Canada is also planning to make dozens of trainers available to the UN and other countries to help professionalize militaries from developing countries that are often involved in peacekeeping.
Some of those trainers will be deployed to UN centres in Africa, such as Kenya, Ghana and Uganda. But officials say up to 50 could also be sent to other countries and may even deploy on missions with their students.
"Six-hundred Canadian armed forces personnel is significant for Canada as a commitment, but let's remember that there are close to 100,000 peacekeepers deployed around the world," Trudeau said.
"So we have to focus on how Canada can best help. What we will do is step up and make the contributions we are uniquely able to provide."
The government's plan was warmly welcomed by the UN's top peacekeeping official, Jean-Pierre Lacroix, who asserted that the values that guide peacekeeping are the same espoused by "this great nation of Canada."
"And with Canada on our side, we feel stronger," Lacroix said. "We feel more empowered to confront the many challenges that peacekeeping is facing."
Yet when it came to timelines and specific locations, especially for the deployment of Canadian troops and military equipment, Trudeau remained vague.
That is because Canada has offered them without dictating when and where they must be used, which is what the UN has asked countries to start doing so it has flexibility in filling critical gaps in different missions.
Canada is looking at basing a transport plane in Entebbe, Uganda, that will help ferry UN personnel, equipment and supplies for seven different peacekeeping missions.
"They are exactly consistent with the critical needs that we have in terms of capability, but also the flexibility in which these offers have been made," Lacroix said of Canada's pledges.
But government officials told reporters on background that Canada and the UN have only just started what could be six to nine months of discussions about when and where any of those capabilities will be deployed.
Defence Minister Harjit Sajjan said the discussions aren't just about the UN finding the right fit for Canada's troops and equipment, but also making sure they have the right support and rules of engagement.

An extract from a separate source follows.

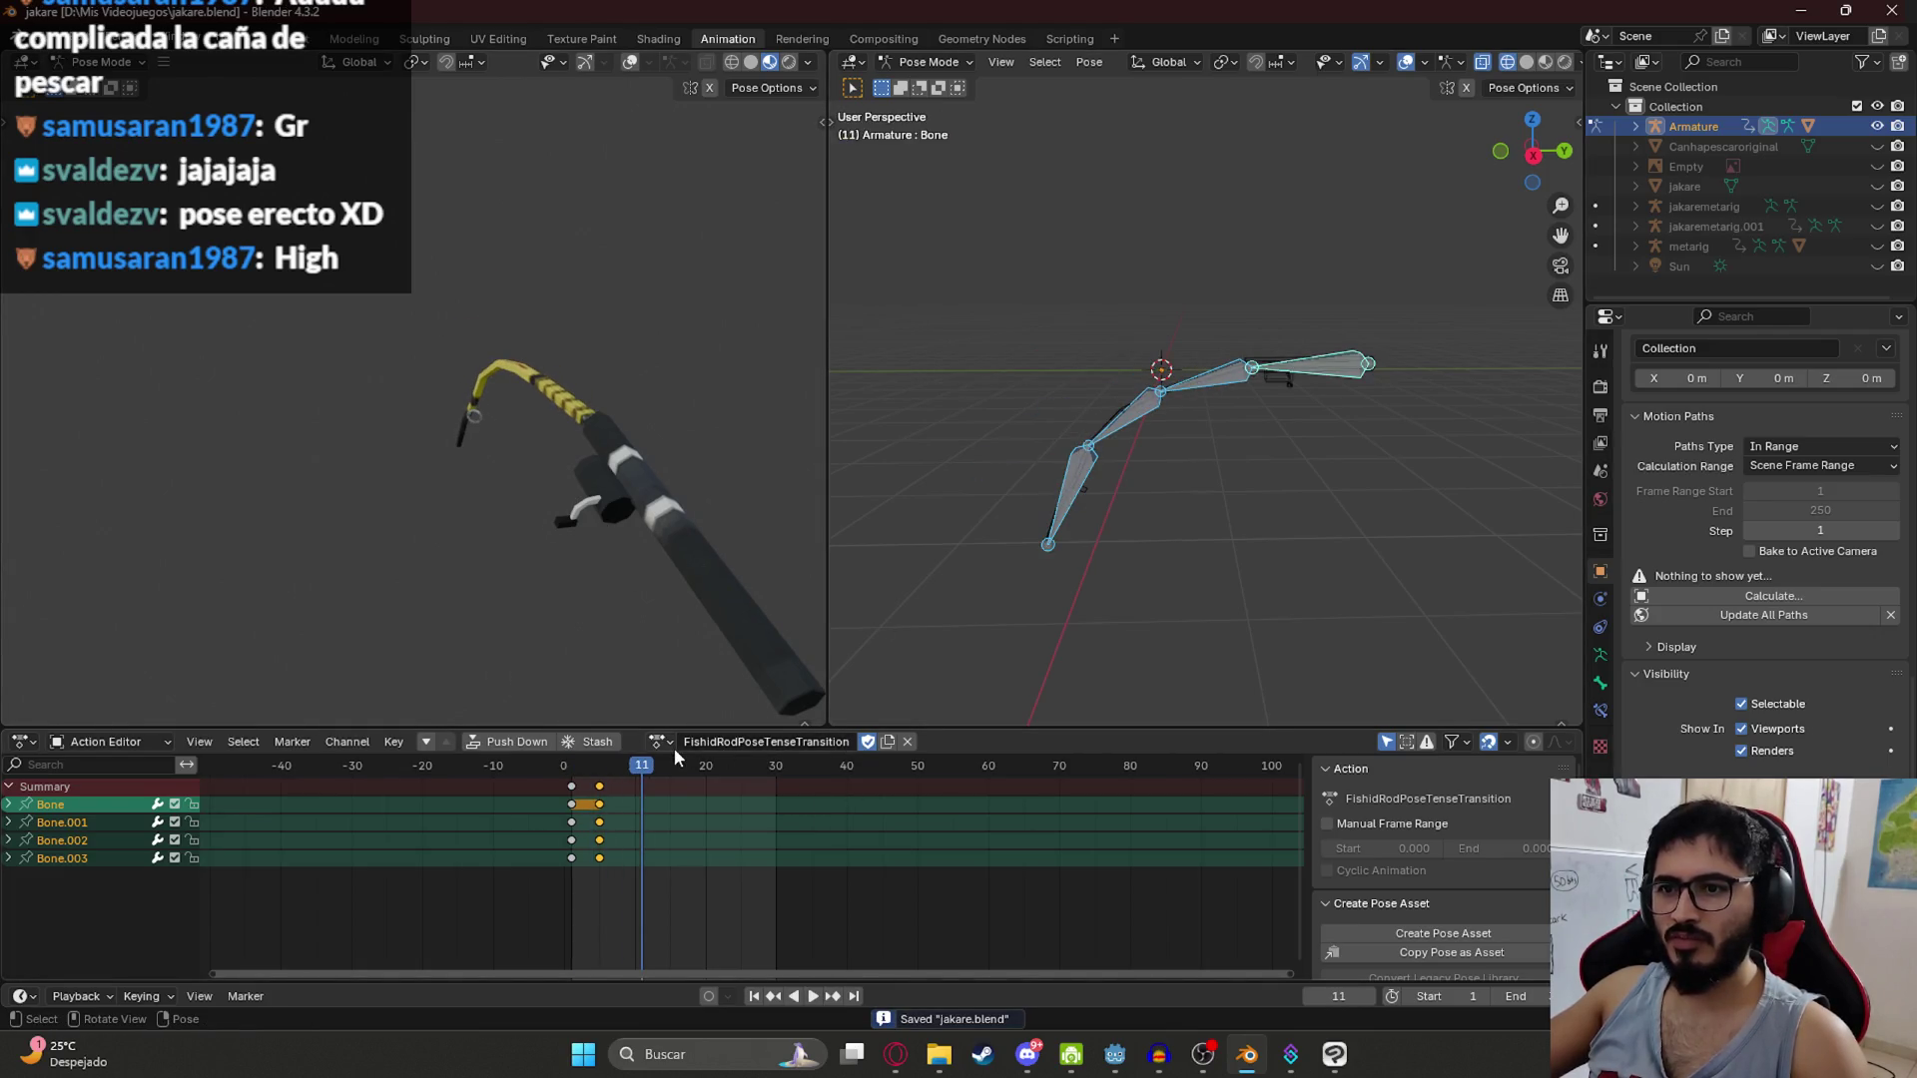
left_click(667, 743)
left_click(699, 869)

"They'll do that proper assessment," Sajjan said of Canadian military officials during a news conference marking the end of the summit.
"I can't put a timeline to that, but one thing is sure: we're going to move as rapidly as possible to make sure when we provide those resources, it's going to have the impact the (UN) needs."
The lack of detail nonetheless sparked criticism from some observers and foreign dignitaries, who questioned why Canada was only now starting discussions with the UN about where to send military equipment.
They noted, for example, that the UN has told member states for years that it needs helicopters, while the number of Canadian peacekeepers in the field reached a new low last month.
Canada had 62 military personnel and police officers deployed on different missions in October, which was down from 68 in September and 112 in August 2016.
"The Vancouver conference provided an excellent opportunity for Canada to live up to (its) promise," Royal Military College professor Walter Dorn, one of Canada's top experts on peacekeeping, said in a statement.
"But Canada has not done so. The delaying and dithering continues."
Trudeau refused to confirm during a news conference shortly after his address whether the government was still interested in sending helicopters or troops to Mali, as has been widely expected since last year.
The prime minister also sidestepped questions about what level of risk the government is willing to accept when it comes to deciding on a mission, saying that would be only one factor taken into consideration.
"We will always look at the impact that we can have along with the risk profile," he said.
"What Canadians expect is that we will engage in ways that will make a positive difference around the world, and we will do so in a way that minimizes risks to Canadians."